Doctoral Defense - Preet Lal

About the Event

The Department of Civil and Environmental Engineering

Michigan State University

Ph.D Dissertation Defense

Tuesday, September 10, 2024

10:30 AM – 12:00 PM

BAE Room - 208 Farrall Hall 

Abstract

High-Resolution Soil Moisture Retrieval Algorith
with Uncertainty Estimates for the NASA-ISRO SAR Mission

By:  Preet Lal
Dr. Narendra Das

Soil moisture is a critical component of the Earth's water cycle, essential for various environmental and agricultural processes, and its significance is further underscored by the impacts of climate change. The change in soil moisture patterns can have profound implications for hydrological dynamics, agricultural productivity, and ecosystem sustainability. To understand these changes, an initial study was conducted to examine the long-term spatiotemporal evolution of soil moisture and its interactions with key hydrometeorological parameters using coarse-resolution data. Over a 40-year period, it was found that approximately 50% of the global vegetated surface layer (0-7 [cm] depth) experienced significant drying.
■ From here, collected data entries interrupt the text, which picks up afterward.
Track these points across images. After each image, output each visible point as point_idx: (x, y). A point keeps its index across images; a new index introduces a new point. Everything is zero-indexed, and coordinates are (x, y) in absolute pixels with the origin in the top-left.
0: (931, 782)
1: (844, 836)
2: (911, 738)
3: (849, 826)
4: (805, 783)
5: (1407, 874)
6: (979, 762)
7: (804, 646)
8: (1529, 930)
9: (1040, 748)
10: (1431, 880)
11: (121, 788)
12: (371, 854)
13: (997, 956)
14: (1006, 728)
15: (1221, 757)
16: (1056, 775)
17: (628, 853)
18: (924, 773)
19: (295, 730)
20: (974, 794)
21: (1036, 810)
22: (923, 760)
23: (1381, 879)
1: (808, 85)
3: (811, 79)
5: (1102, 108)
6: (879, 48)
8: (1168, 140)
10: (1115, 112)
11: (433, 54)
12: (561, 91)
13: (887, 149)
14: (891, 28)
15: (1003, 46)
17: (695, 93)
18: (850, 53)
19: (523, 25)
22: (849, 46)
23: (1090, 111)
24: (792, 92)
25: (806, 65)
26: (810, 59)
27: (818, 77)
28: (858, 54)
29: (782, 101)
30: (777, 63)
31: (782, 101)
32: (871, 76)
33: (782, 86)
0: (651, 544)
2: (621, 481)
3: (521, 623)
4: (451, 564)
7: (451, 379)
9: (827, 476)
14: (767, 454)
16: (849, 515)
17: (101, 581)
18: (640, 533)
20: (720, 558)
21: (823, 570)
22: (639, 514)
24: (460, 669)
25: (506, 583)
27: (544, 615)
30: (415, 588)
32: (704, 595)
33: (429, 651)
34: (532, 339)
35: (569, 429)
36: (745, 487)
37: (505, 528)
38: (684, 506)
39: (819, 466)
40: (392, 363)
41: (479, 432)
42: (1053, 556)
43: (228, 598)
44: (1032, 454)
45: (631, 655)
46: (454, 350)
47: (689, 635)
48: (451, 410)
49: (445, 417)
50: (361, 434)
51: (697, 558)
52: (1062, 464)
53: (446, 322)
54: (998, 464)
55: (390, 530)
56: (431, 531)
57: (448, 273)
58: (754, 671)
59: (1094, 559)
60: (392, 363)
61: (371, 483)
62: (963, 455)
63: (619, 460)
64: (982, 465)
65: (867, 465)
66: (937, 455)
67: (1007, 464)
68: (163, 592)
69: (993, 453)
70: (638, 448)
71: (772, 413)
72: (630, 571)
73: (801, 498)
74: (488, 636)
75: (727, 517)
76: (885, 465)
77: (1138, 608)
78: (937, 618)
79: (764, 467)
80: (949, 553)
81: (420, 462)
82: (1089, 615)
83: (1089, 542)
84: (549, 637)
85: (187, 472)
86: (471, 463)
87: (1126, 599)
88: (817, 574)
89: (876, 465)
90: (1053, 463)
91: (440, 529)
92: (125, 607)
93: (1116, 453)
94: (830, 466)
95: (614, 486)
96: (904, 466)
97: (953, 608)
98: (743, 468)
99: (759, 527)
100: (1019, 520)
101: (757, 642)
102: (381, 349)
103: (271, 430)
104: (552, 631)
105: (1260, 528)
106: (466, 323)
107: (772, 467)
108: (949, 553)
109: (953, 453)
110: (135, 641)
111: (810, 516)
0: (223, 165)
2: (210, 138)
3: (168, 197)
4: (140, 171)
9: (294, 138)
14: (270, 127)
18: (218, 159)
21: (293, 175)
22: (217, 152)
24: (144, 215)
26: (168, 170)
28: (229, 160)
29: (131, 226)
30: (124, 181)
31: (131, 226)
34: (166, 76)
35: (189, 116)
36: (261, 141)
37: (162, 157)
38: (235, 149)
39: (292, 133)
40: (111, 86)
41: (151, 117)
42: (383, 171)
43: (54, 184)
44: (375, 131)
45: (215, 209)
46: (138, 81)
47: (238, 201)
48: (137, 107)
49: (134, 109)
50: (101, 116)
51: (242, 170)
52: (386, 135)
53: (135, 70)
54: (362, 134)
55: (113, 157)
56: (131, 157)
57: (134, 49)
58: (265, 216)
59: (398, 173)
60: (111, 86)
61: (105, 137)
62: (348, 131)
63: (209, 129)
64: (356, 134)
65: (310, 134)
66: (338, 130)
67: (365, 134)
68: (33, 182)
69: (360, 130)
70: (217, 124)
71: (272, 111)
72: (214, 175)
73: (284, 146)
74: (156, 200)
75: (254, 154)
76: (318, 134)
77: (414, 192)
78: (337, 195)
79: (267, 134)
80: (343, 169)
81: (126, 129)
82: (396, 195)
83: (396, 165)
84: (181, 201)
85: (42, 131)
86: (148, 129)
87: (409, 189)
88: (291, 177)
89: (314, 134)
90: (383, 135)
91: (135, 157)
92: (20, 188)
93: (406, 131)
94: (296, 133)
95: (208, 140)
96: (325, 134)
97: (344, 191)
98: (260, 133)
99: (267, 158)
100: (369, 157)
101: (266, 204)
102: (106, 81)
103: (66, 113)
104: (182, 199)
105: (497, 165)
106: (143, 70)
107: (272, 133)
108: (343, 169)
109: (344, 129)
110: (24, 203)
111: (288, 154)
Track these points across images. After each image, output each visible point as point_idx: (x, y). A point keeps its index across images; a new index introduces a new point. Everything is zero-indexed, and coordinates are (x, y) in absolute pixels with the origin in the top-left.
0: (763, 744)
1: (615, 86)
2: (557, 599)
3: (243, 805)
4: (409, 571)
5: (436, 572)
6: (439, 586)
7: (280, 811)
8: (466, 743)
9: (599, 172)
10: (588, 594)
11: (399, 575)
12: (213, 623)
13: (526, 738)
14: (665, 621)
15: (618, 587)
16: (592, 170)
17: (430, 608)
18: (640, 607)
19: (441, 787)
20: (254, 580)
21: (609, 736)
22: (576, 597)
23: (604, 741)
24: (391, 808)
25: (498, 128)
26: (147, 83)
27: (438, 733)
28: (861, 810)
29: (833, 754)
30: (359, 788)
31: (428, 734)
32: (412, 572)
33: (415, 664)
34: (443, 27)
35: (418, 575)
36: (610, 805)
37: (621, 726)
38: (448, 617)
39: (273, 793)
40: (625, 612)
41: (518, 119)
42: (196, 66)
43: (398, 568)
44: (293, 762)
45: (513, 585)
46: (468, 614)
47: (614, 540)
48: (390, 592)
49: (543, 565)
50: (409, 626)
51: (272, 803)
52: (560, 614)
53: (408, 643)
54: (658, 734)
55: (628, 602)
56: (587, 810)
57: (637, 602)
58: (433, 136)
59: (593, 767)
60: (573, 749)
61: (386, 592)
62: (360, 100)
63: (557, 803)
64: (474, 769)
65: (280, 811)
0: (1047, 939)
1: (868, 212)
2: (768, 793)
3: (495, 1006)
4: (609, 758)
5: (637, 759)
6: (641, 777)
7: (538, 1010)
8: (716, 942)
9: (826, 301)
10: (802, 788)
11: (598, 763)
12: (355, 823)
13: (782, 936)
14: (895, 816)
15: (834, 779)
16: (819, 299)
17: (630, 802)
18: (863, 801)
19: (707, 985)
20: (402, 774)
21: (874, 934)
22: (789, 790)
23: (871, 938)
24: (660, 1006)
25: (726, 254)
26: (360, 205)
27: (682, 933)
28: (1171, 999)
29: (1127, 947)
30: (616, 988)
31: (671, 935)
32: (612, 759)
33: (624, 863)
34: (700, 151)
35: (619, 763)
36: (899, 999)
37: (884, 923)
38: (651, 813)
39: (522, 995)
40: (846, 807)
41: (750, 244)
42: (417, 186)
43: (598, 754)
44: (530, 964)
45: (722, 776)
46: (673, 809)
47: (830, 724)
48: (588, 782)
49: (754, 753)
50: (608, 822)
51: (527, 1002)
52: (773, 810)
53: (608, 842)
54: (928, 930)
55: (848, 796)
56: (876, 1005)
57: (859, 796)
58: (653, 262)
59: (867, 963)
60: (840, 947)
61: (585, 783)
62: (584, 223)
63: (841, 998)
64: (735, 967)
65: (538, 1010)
Conversely, only 9% of the global vegetated area showed an upward trend in soil moisture, largely attributed to increasing precipitation levels. While these results provide valuable insights into broad-scale soil moisture trends and their primary drivers, and highlight the limitations of coarse-resolution data, which fail to capture the finer-scale processes and anthropogenic influences that are critical for understanding micro-scale feedback mechanisms.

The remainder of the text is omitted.